### QUOTED TEXT:
In this case the assessee filed a return of income on 30-7-1977 declaring an income of Rs. 1942 and agricultural income of Rs. 5065. The assessee filed a revised return on 15-9-1977 declaring loss of Rs. 56,580 and agricultural income at Rs. 5065. The assessee filed this revised return with a view to claim deduction of interest of Rs. 58,520 on accrual basis payable to Shri F.P. Gaekwad, one of the former partner. This deduction on accrual basis was claimed because the assessee maintains books of accounts on mercantile basis.
2. During the asst. year 1977-78, practically no business was done in the real estate. While scrutinising the case, it was noticed that under a registered deed dated 19-12-1975, the assessee had sold a land known as "Anandbaug land" to the Baroda Municipal Corporation for consideration of Rs. 13,78,252. An amount of Rs. 4,14,255 was paid by the Municipal Corporation by way of earnest money and the balance of Rs. 9,63,997 was payable to the assessee in two instalments of Rs. 5,51,300 and Rs. 4,12,697 on 12-3-1976 and 12-9-1976 respectively. The balance consideration was agreed to be a charge on the property. In the event when the vendee is failed to pay the instalment in time as mentioned above, the assessee was entitled to an interest at 12% on unpaid purchase price. As it so happened, the Municipal Corporation failed to make payment of the two instalments. The assessee firm promptly filed a Civil Suit against the Baroda Municipal Corporation in the Court of Civil Judge (Senior Division) Baroda for the recovery of the unpaid instalment and interest accrued as under :-
Rs. 1,11,000 being the amount of interest at the rate of 12% per annum from 12-3-1976 till November 1977 on Rs. 5,51,300.
Rs. 58,603 being the amount of interest at the rate of 12% per annum from 12-9-1976 till November 1977 on Rs. 4,12,697.

### DATA:
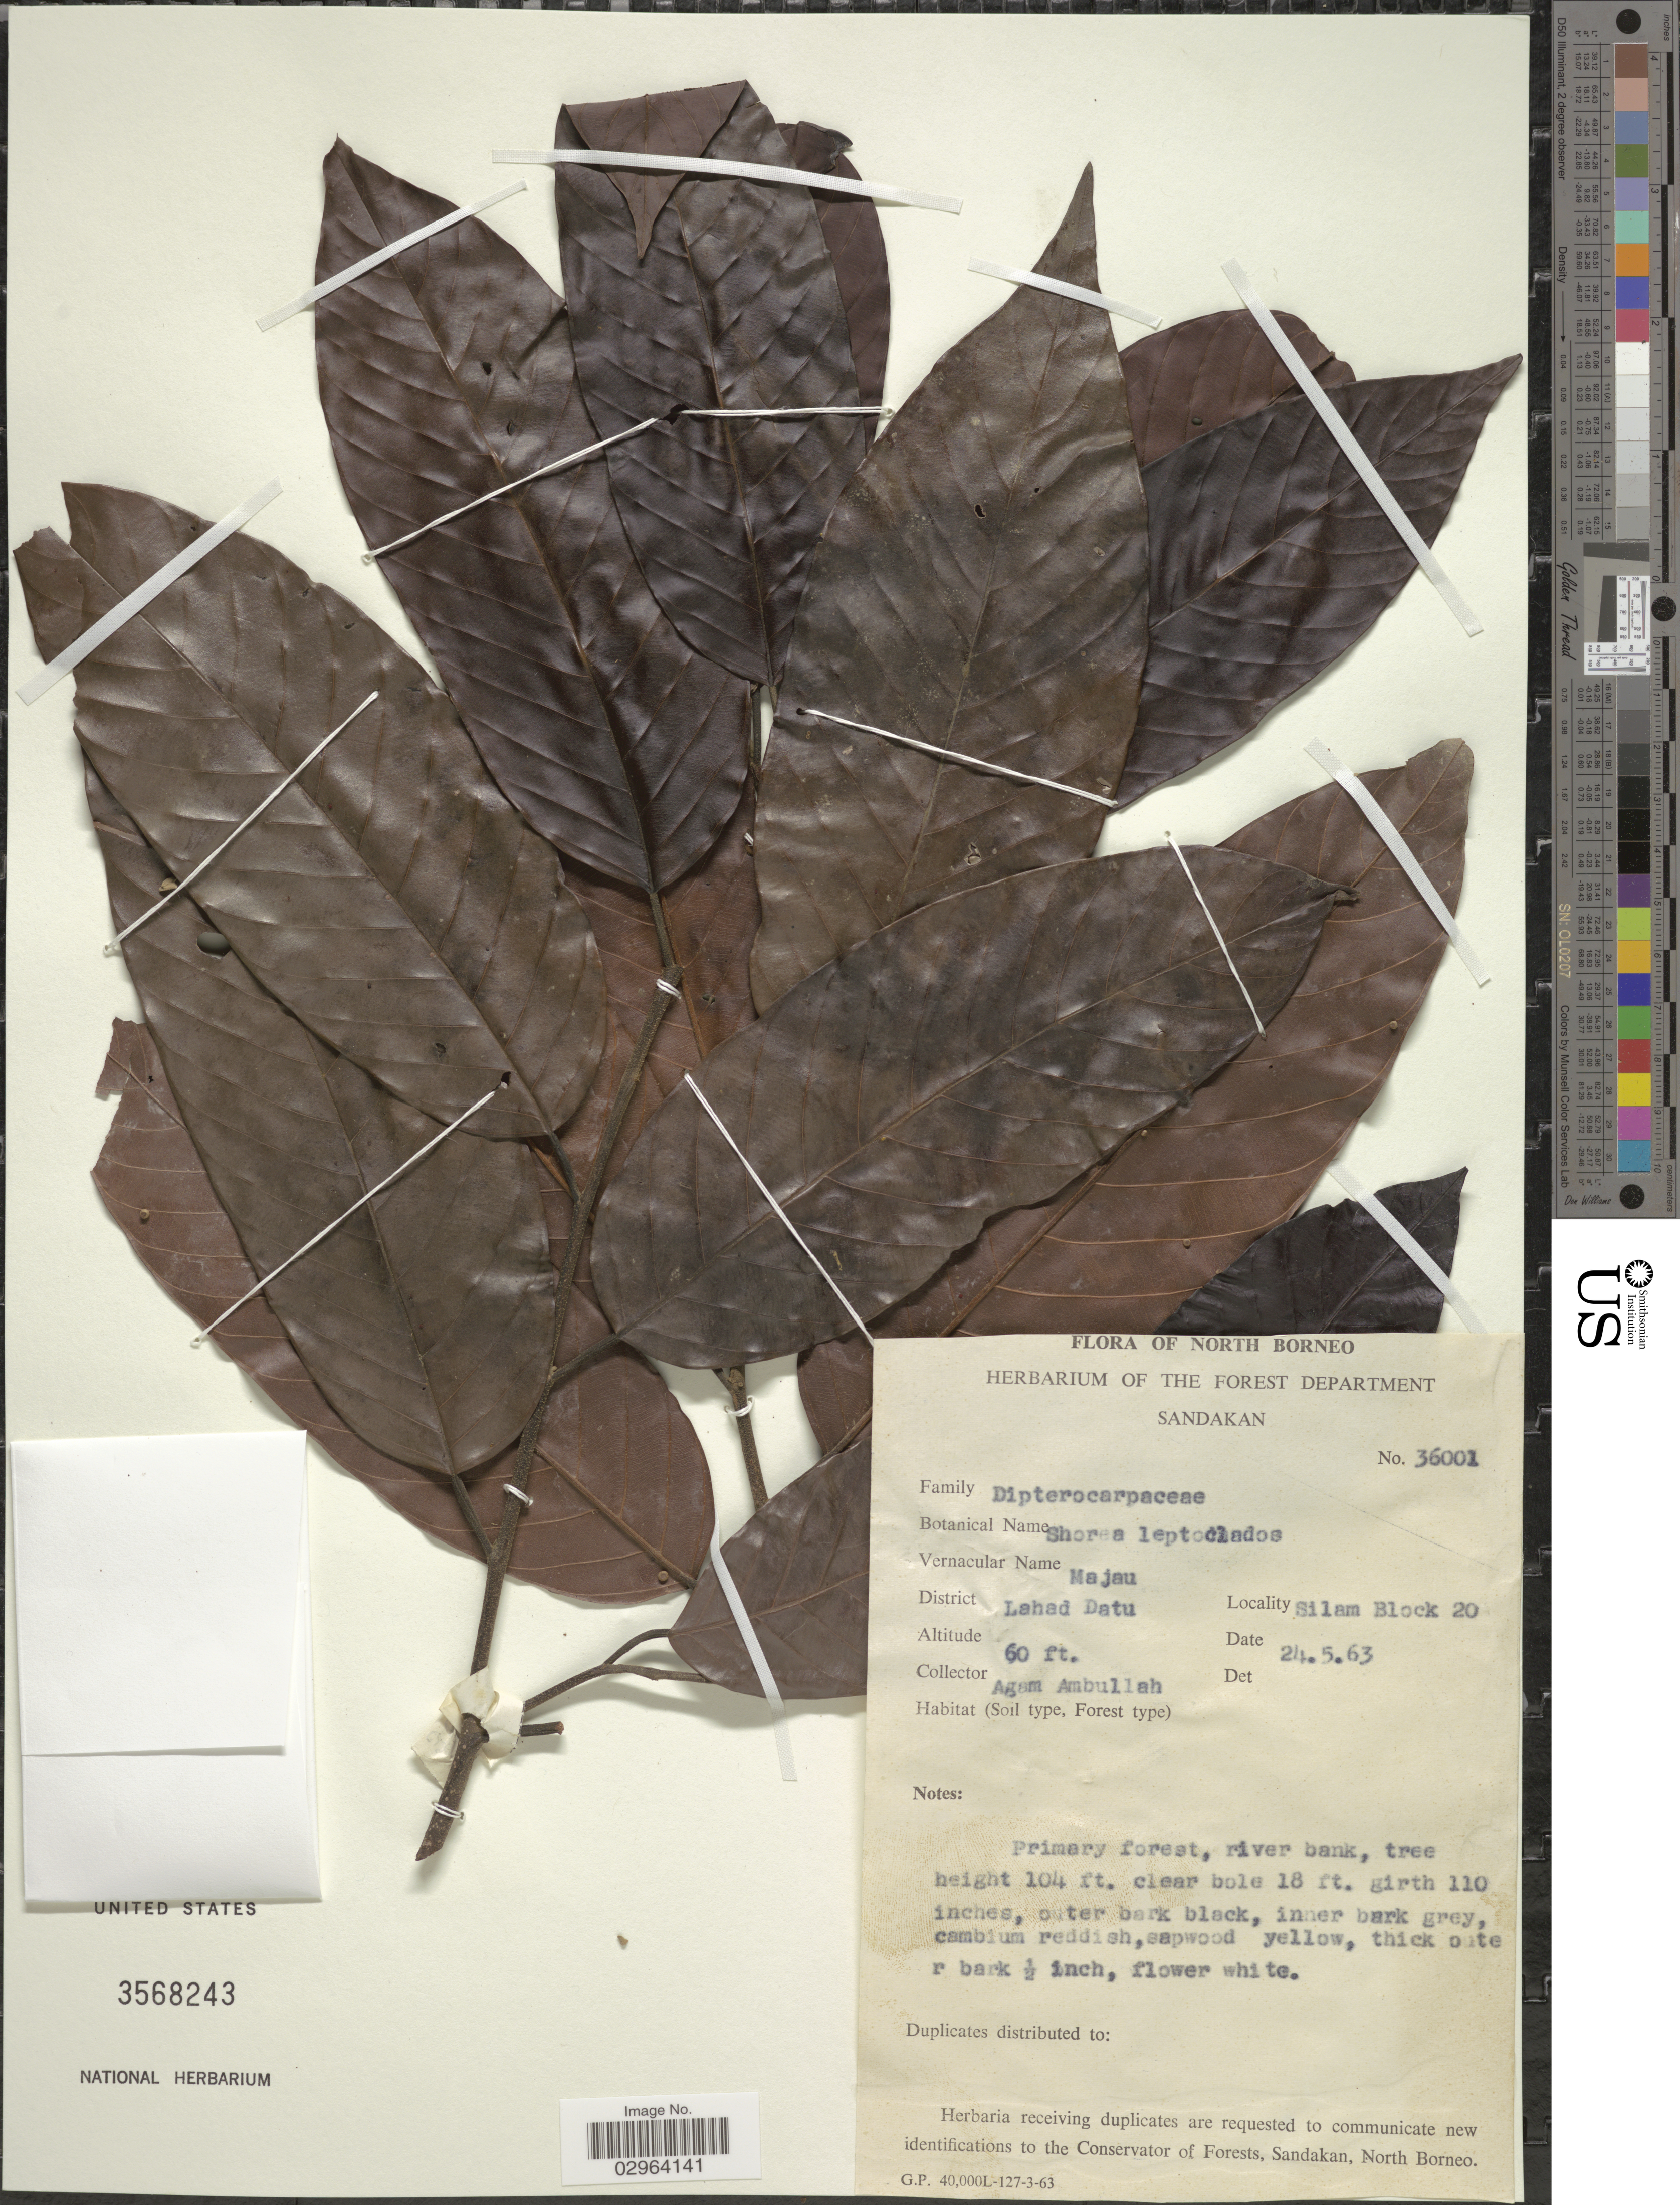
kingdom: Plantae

### DIRECTIVES:
1. Duplicate the part of the tax assessment passage that starts with "In this case" and goes on through "on mercantile basis.".
2. List each distinct date that the tax assessment passage writes in numeric day-month-year form.
3. Carry the tax assessment passage forward from the point where it stops.

### ANSWER SET:
1.
In this case the assessee filed a return of income on 30-7-1977 declaring an income of Rs. 1942 and agricultural income of Rs. 5065. The assessee filed a revised return on 15-9-1977 declaring loss of Rs. 56,580 and agricultural income at Rs. 5065. The assessee filed this revised return with a view to claim deduction of interest of Rs. 58,520 on accrual basis payable to Shri F.P. Gaekwad, one of the former partner. This deduction on accrual basis was claimed because the assessee maintains books of accounts on mercantile basis.

2.
30-7-1977
15-9-1977
19-12-1975
12-3-1976
12-9-1976

3.
Rs. 1,69,603 The interest accrued up to 31 -3-1977 worked out to Rs. 97,139. It is not denied that the assessee maintains books of accounts on mercantile basis. If it is so, the assessee shouid have accounted for this interest of Rs. 97,139 during the year of.account. The assessee however, did not account this interest. When confronted with this, the assessee's Chartered Accountant Shri V.A. Mahajan of M/s. Mahajan Sant & Co. had no explanation to offer as to why the firm did not account for this interest. Naturally this amount was added to the income of the assessee with an observation in para 6 of the order that the assessee shall be liable for penalty Under Section 271(1)(c) for having concealed this income from interest. This aspect had to be viewed in light of the fact that the assessee had filed a revised return to claim accrued interest of Rs. 58,520 payable to Shri F.P.Gaekwad one of the partners of this firm as deductible expenses. This addition of Rs. 97,139 was duly approved by the I.A.C. Central, Baroda Under Section 144B of the Act. The assessee went in appeal before the learned CIT (Appeals), Baroda. The learned CIT (Appeals) while passing an order in appeal No. CAB/V-25/1980-81 dated 28-8-1981 sustained the action of the Department in taxing the income from interest. After considering the case, the CIT (Appeals), however reduced the income from interest to be added to the income of the assessee from Rs. 97,139 to Rs. 60,850. This reduction was given because there was dispute between the assessee and the Municipal Corporation and the CIT(A) was of the opinion that even though there was a provision for payment of interest at a particular rate in the agreement, the Municipal Coporation was not prepared to pay that much of interest. According to the view of the CIT(Appeals), it cannot be said that the interest at the prescribed rate had actually accrued to the appellant. In view of the CIT(A) directed that since the dispute was settled and interest of Rs. 60,850 was agreed to be paid to the assessee, the amount of Rs. 60,850 should be substituted for the figure of Rs. 97,139 included in the assessment.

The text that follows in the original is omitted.